O arkadaşıma körlerin düşlerine ilişkin öğrendiklerimi bir rapor halinde ilettim, beklemediğim denli ilham verici bir soru sormuş olduğu için de kendisine teşekkür ettim. Ne var ki bu araştırma beni, belki de hiç üzerinde durmayıp umursamadan geçtiğim şeyler üzerine daha derin düşünmeye sevk etti. O andan itibaren de sorular birer birer kulisten sahneye fırlamaya başladı. Düşteki görüntüler gerçekte “bir tür film” gibi deneyimleniyorsa, neden onca insan düşlerini siyahbeyaz mı, renkli mi gördükleri sorusunu cevaplamayı çok zor bulur? İnsan izlediği filmin renkli mi, siyahbeyaz mı olduğunu bilmez mi? Şayet düşlerini renkli gördüklerinden eminse insanlar, düşteki sahneler doğal renklerinde mi olur, yoksa düşleyene düş gördüğünü belli etmek açısından, bunlar hafiften değişiklikler mi gösterir? Düş görürken insan düş gördüğünü idrak edebilir mi? Ve bu, düşe yön verilebileceği anlamına da gelir mi? Düşteki tuhaf olayları, tutarsızlıkları tamamen normalmiş gibi kabul ederken, insan neden anlatırken birden bunların imkânsız şeyler olduğunu idrak ediverir? Üzerine bir an olsun düşünmediğim ama şimdi açıklanmalarını arzuladığım ayrıntılar çıkıp duruyordu. Çoğu insan stresli dönemlerinde sınav düşleri görür. Bir sınava, çoğunlukla da lise yıllarında girdikleri bir tanesine yeniden girmeleri gerekir ve bu kez hiç de başarılı geçmez. Fakat niçin, araştırmaların gösterdiği gibi, hem de zamanında başarıyla vermiş olduğunuz bir sınav olur bu hep? Gündüz yaşanan stres neden hiç başarısız olduğunuz bir sınavı hatırlamanıza sebep olmaz?

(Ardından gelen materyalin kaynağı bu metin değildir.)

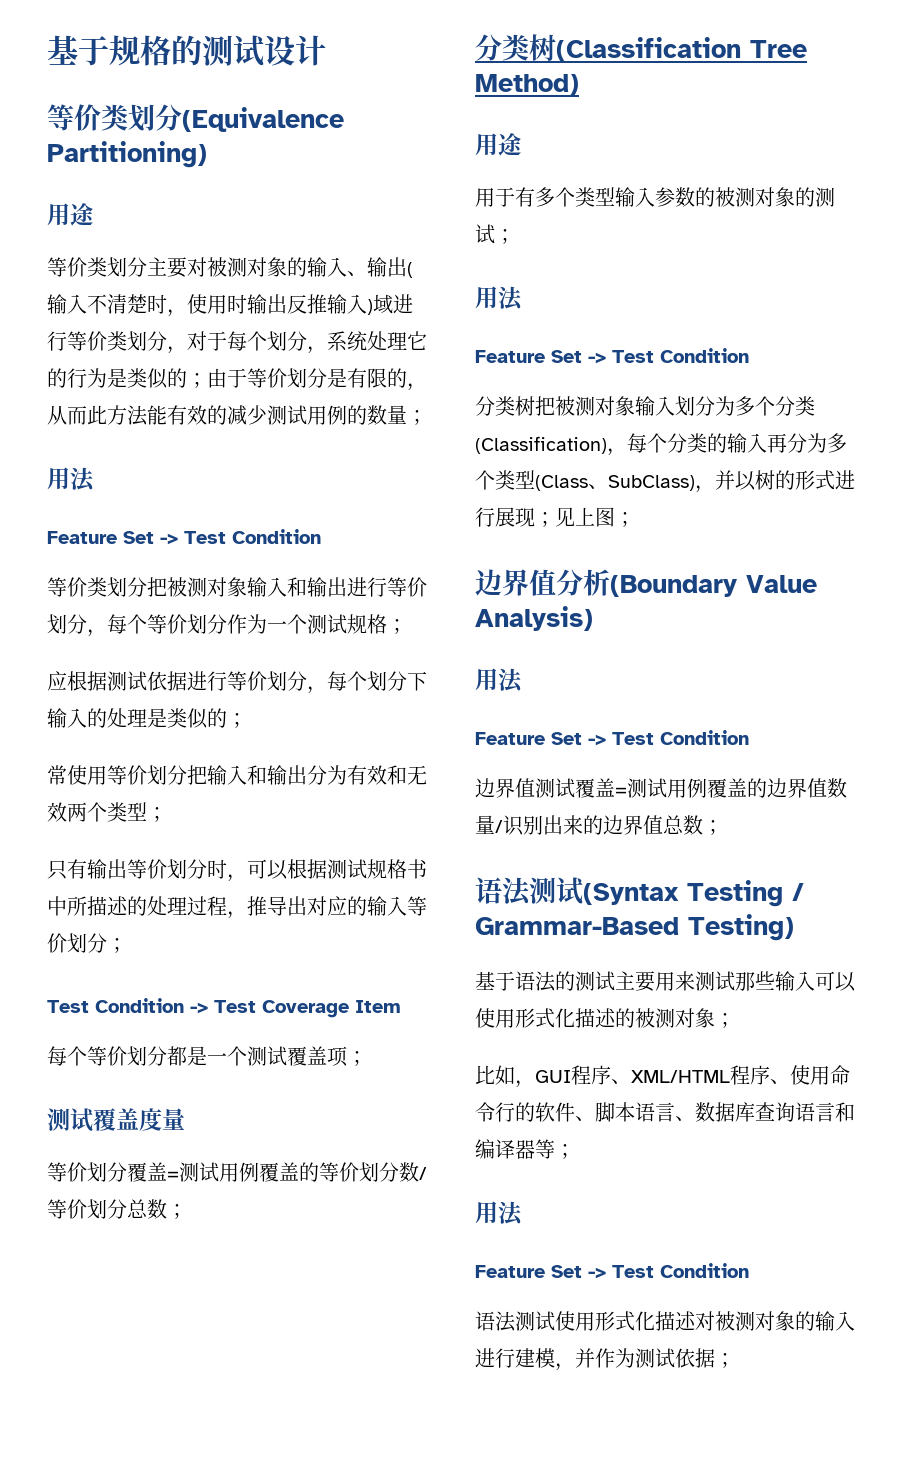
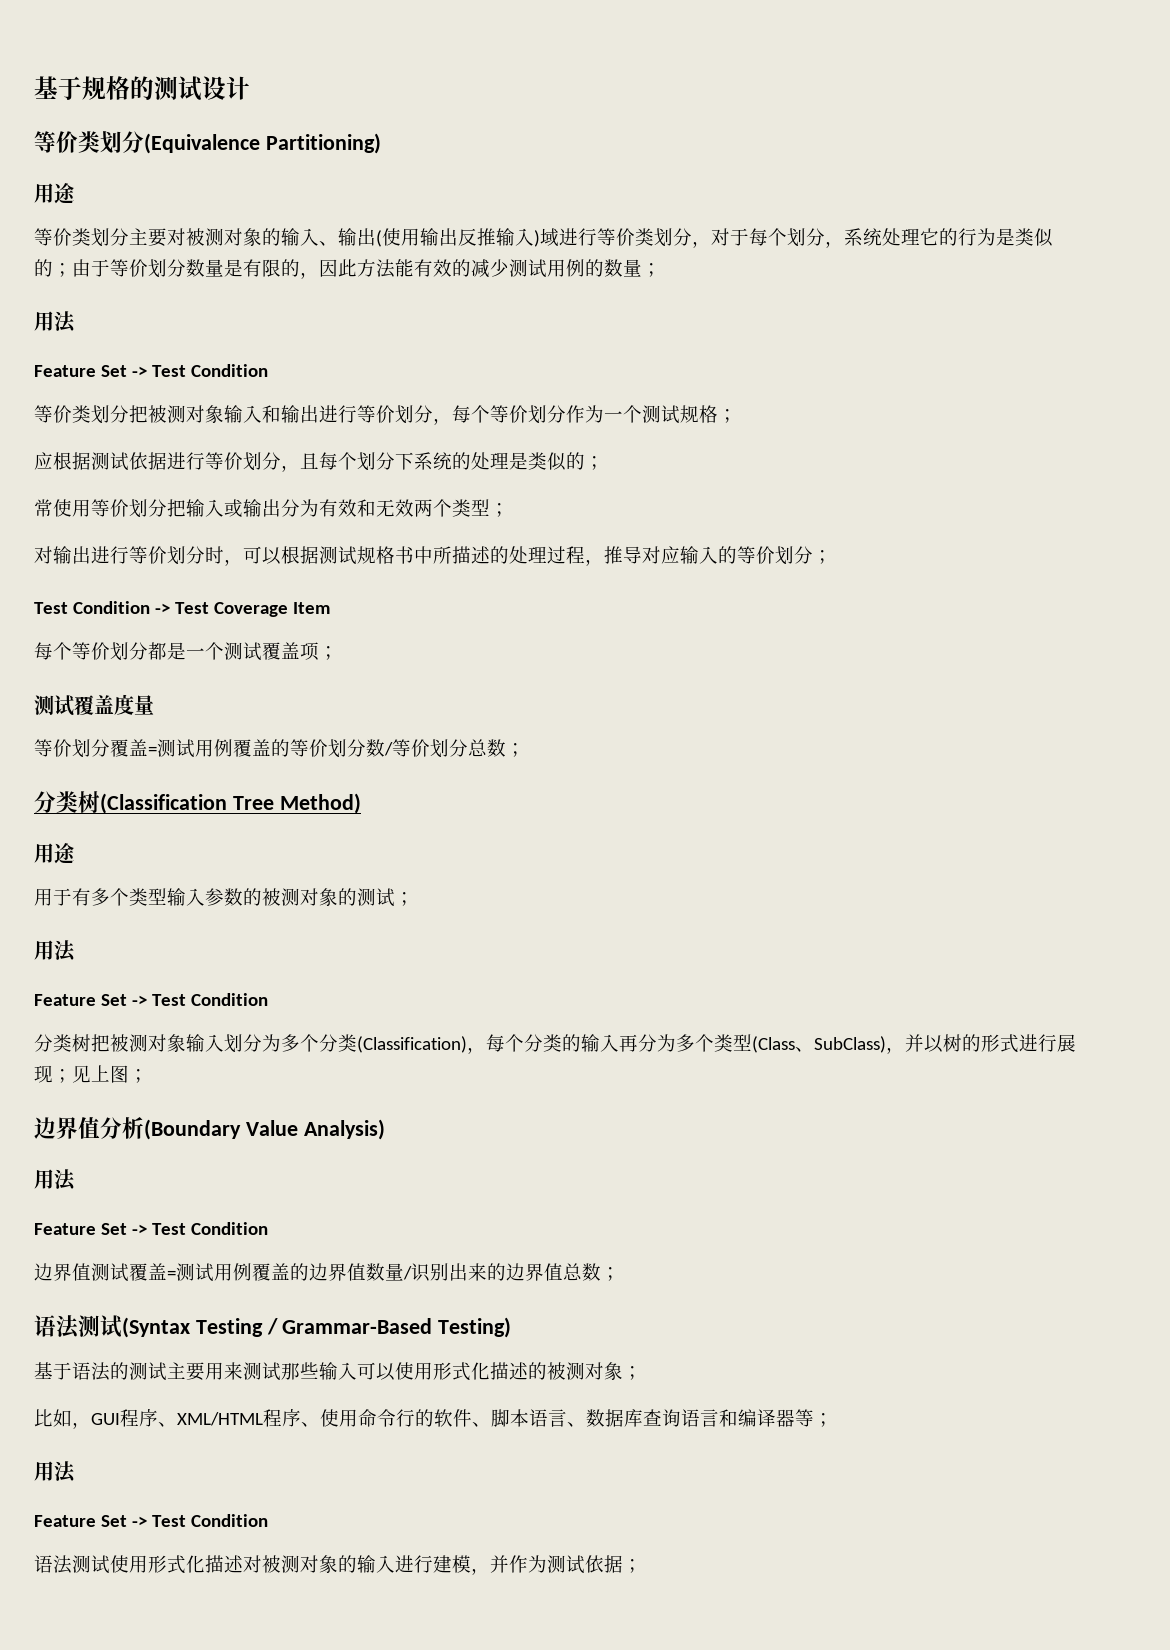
[47,294,247,317] 输入不清楚时，使用时 -> [382,228,420,246] 使用
(327, 378) none -> [186,259,224,277] 数量
[47,405,87,425] 从而 -> [319,259,338,277] 因
(327, 690) none -> [300,453,319,469] 且
[47,708,87,728] 输入 -> [414,452,452,470] 系统
[247,765,267,785] 和 -> [224,499,243,517] 或
[47,859,127,880] 只有输出 -> [34,546,129,564] 对输出进行
[287,896,407,916] 出对应的输入 -> [642,546,737,564] 对应输入的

Körlerin düşleri konusunda başıma gelen, diğer tür düşlerde de tekrarlandı. Sınav ya da çıplaklık düşü, erotik düş ya da kâbus, berrak düş ya da uçma düşleri olsun, hepsinde, okur ya da üzerine düşünürken bir şeyleri ortaya çıkarıyormuş gibi oluyordu insan; o düşlerin esrarengizliği adeta sis perdelerini araladıkça ancak ortaya çıkıyordu. Birkaç ay sonra düşler üzerine yazmamak imkânsız olmuştu.
Düş Dokumacısı’nın bölümlerinin çoğu merakımın uzayan ipliklerine bağlana bağlana ördü kendini. Erotik düşler, en derinlerde yatan cinsel arzuların mı ifadesidir? Cinsel fantazilerle aynı mıdırlar, yoksa düşlerin kendi repertuvarı mı vardır? Kâbuslardaki korku niçin genellikle insanın hareket edememesi hissiyle ilintilidir? Uçma düşleri neden her zaman hoş duygular bırakır görende? Uçarken, havada süzülürken düşme korkusunu neden hiç duyurmaz bu düşler? Düş görmek ve düş gördüğünü bilmek gibi tuhaf bir ikilik nasıl ortaya çıkmıştır? Ve elbette soruların en zoru: Bir anlamı var mıdır düşlerin? Düşleyen hakkında bir şey anlatırlar mı? Yoksa düşlerimiz, beyin hücrelerimizin kaotik yaylım ateşinden başka bir şey olmayıp, sakar bilinçdışımızın ya da beynimizin bir bölümünün beceriksizce bir örüntü dokumaya çalışma çabası mıdır?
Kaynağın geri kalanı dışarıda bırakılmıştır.